A mesma pesquisa que mostra crescimento de Bolsonaro indica Lula quase 10 pontos à frente  no cenário de primeiro turno. Minas é aquele estado que deu quase 60% de votos ao presidente em 2018. Respondam-me: quem está em vantagem relativamente confortável? Quem deve se preocupar mais ou disparar alarmes, visto que estamos a menos de dois meses das eleições? Na última pesquisa de alcance nacional da Quaest, Jair Bolsonaro está distante 12 pontos do primeiro colocado. No último DataFolha, 18%.

Eis a gravidade das reações públicas desmedidas, alarmistas e irrealistas para um embate eleitoral tão delicado e fundamental para a democracia brasileira: elas geram climas de opinião, como demonstrou Elizabeth Noelle-Neumann. Isso significa que as reações formam opiniões que se agregam na esfera pública e constroem um clima de propagação de impressões com poder de influência em mais percepções e atitudes públicas. Quanto mais as pessoas vão se convencendo de que tem algo de errado, mais pessoas vão sendo convencidas de que há algo de errado, mesmo que, empiricamente, isso seja falso ou um retumbante exagero.

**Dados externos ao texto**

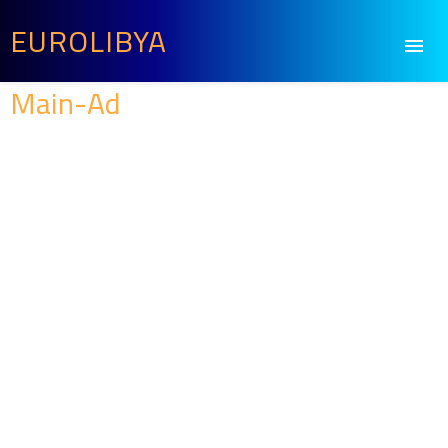
EUROLIBYA
Main-Ad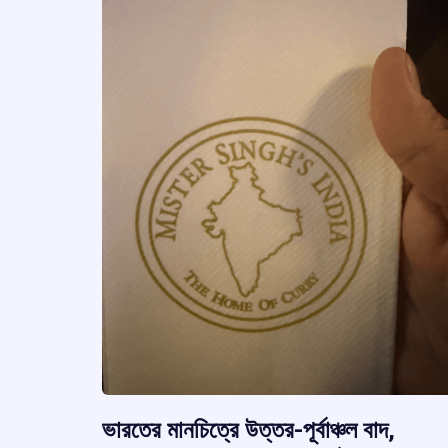
ভারতের মানচিত্রে উত্তর-পূর্বাঞ্চল বাদ,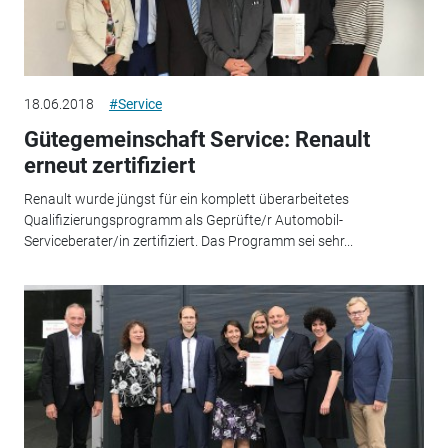
18.06.2018
#Service
Gütegemeinschaft Service: Renault
erneut zertifiziert
Renault wurde jüngst für ein komplett überarbeitetes
Qualifizierungsprogramm als Geprüfte/r Automobil-
Serviceberater/in zertifiziert. Das Programm sei sehr...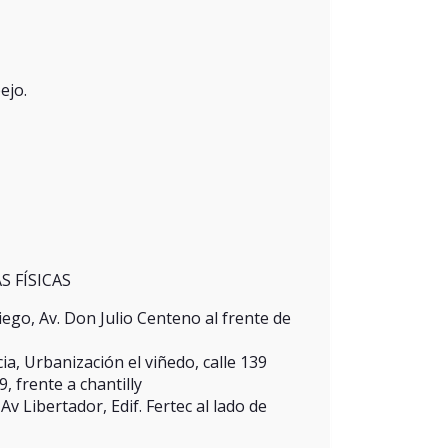
ejo.
S FÍSICAS
ego, Av. Don Julio Centeno al frente de
a, Urbanización el viñedo, calle 139
 frente a chantilly
v Libertador, Edif. Fertec al lado de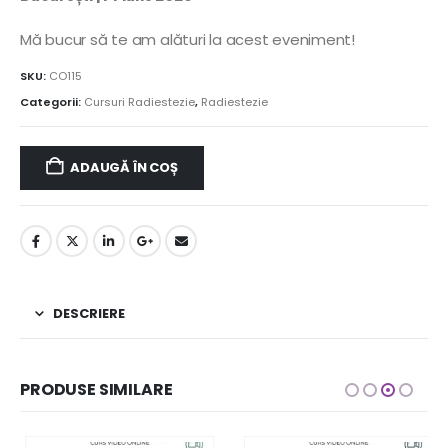
Mă bucur să te am alături la acest eveniment!
SKU:
CO115
Categorii:
Cursuri Radiestezie
,
Radiestezie
ADAUGĂ ÎN COȘ
DESCRIERE
PRODUSE SIMILARE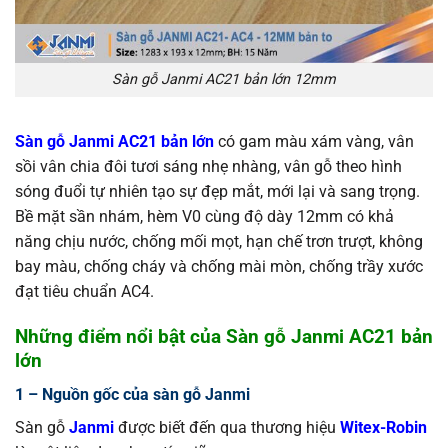
Sàn gỗ Janmi AC21 bản lớn 12mm
Sàn gỗ Janmi AC21 bản lớn
có gam màu xám vàng, vân
sồi vân chia đôi tươi sáng nhẹ nhàng, vân gỗ theo hình
sóng đuổi tự nhiên tạo sự đẹp mắt, mới lại và sang trọng.
Bề mặt sần nhám, hèm V0 cùng độ dày 12mm có khả
năng chịu nước, chống mối mọt, hạn chế trơn trượt, không
bay màu, chống cháy và chống mài mòn, chống trầy xước
đạt tiêu chuẩn AC4.
Những điểm nổi bật của Sàn gỗ Janmi AC21 bản
lớn
1 – Nguồn gốc của sàn gỗ Janmi
Sàn gỗ
Janmi
được biết đến qua thương hiệu
Witex-Robin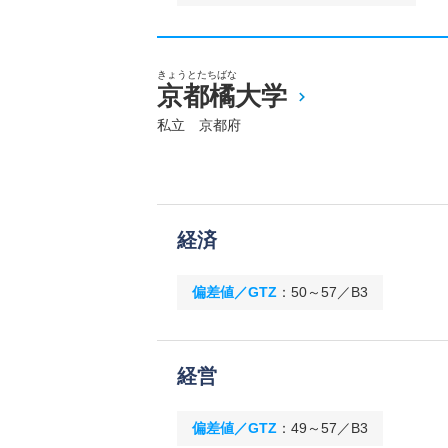
きょうとたちばな
京都橘大学
私立 京都府
経済
偏差値／GTZ
：
50～57／B3
経営
偏差値／GTZ
：
49～57／B3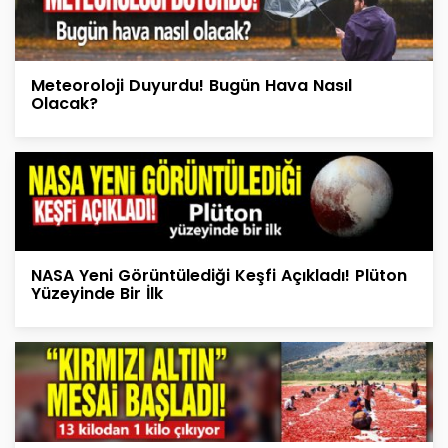
Meteoroloji Duyurdu! Bugün Hava Nasıl
Olacak?
NASA Yeni Görüntülediği Keşfi Açıkladı! Plüton
Yüzeyinde Bir İlk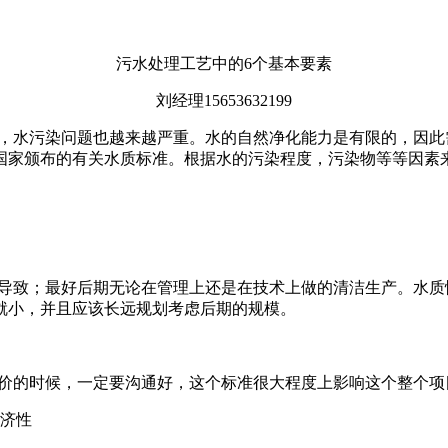
污水处理工艺中的6个基本要素
刘经理15653632199
，水污染问题也越来越严重。水的自然净化能力是有限的，因此
国家颁布的有关水质标准。根据水的污染程度，污染物等等因素
导致；最好后期无论在管理上还是在技术上做的清洁生产。水质
就小，并且应该长远规划考虑后期的规模。
价的时候，一定要沟通好，这个标准很大程度上影响这个整个项
经济性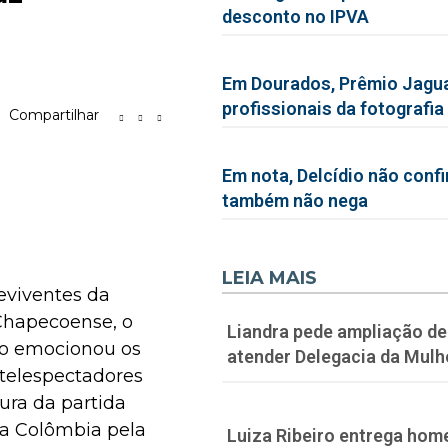
desconto no IPVA
Em Dourados, Prêmio Jagua
profissionais da fotografia
Compartilhar
Em nota, Delcídio não conf
também não nega
LEIA MAIS
eviventes da
Chapecoense, o
Liandra pede ampliação de 
to emocionou os
atender Delegacia da Mulh
 telespectadores
tura da partida
da Colômbia pela
Luiza Ribeiro entrega hom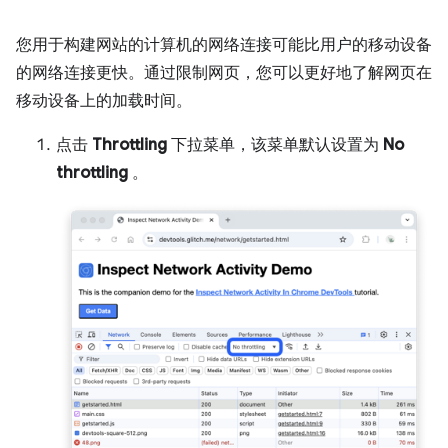
您用于构建网站的计算机的网络连接可能比用户的移动设备
的网络连接更快。通过限制网页，您可以更好地了解网页在
移动设备上的加载时间。
点击
Throttling
下拉菜单，该菜单默认设置为
No
throttling
。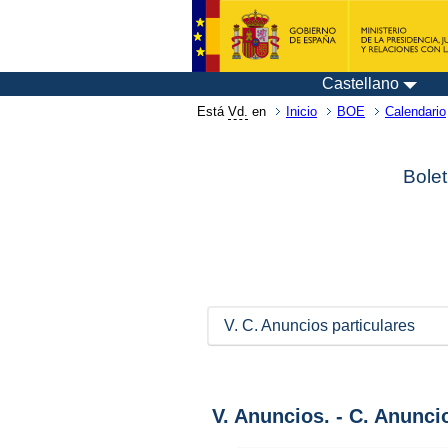
Castellano
Está
Vd.
en
Inicio
BOE
Calendario
Bolet
V. C. Anuncios particulares
V. Anuncios. - C. Anunci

A constatação da existência desse fenômeno na opinião pública está umbilicalmente ligada à teoria da espiral do silêncio da mesma cientista  política, ou seja: a crença pública em qual candidato vai vencer ou perder é crucial para o resultado de disputas eleitorais. O candidato que consegue vencer a disputa sobre a percepção pública de quem será eleito aumenta significativamente as suas chances. Traduzindo: a cada alarde sobre o crescimento de Bolsonaro (ainda que marginal, ainda que o candidato continue em expressiva desvantagem), maiores as chances de formação de um clima de opinião de que ele vai vencer. Ou seja, uma ajuda magistral de seus concorrentes.

E isso é crucial para que sua militância se anime e se engaje, busque influenciar, e suas bases de militância adversárias se desanimem, se desengajem.

Trocando em miúdos, confundir prudência, sobriedade e realismo com posições de alerta constantes em detrimento dos que os melhores dados e informações sugerem é uma excelente tática de autossabotagem derrotista. Climas de opinião importam e influenciam.

A disputa por percepções na opinião pública é o cerne de qualquer eleição que dependa de comunicação política em larga escala. Nesta semana, Bolsonaro saiu-se muito bem, graças a seus adversários.

Este texto não representa, necessariamente, a opinião de CartaCapital.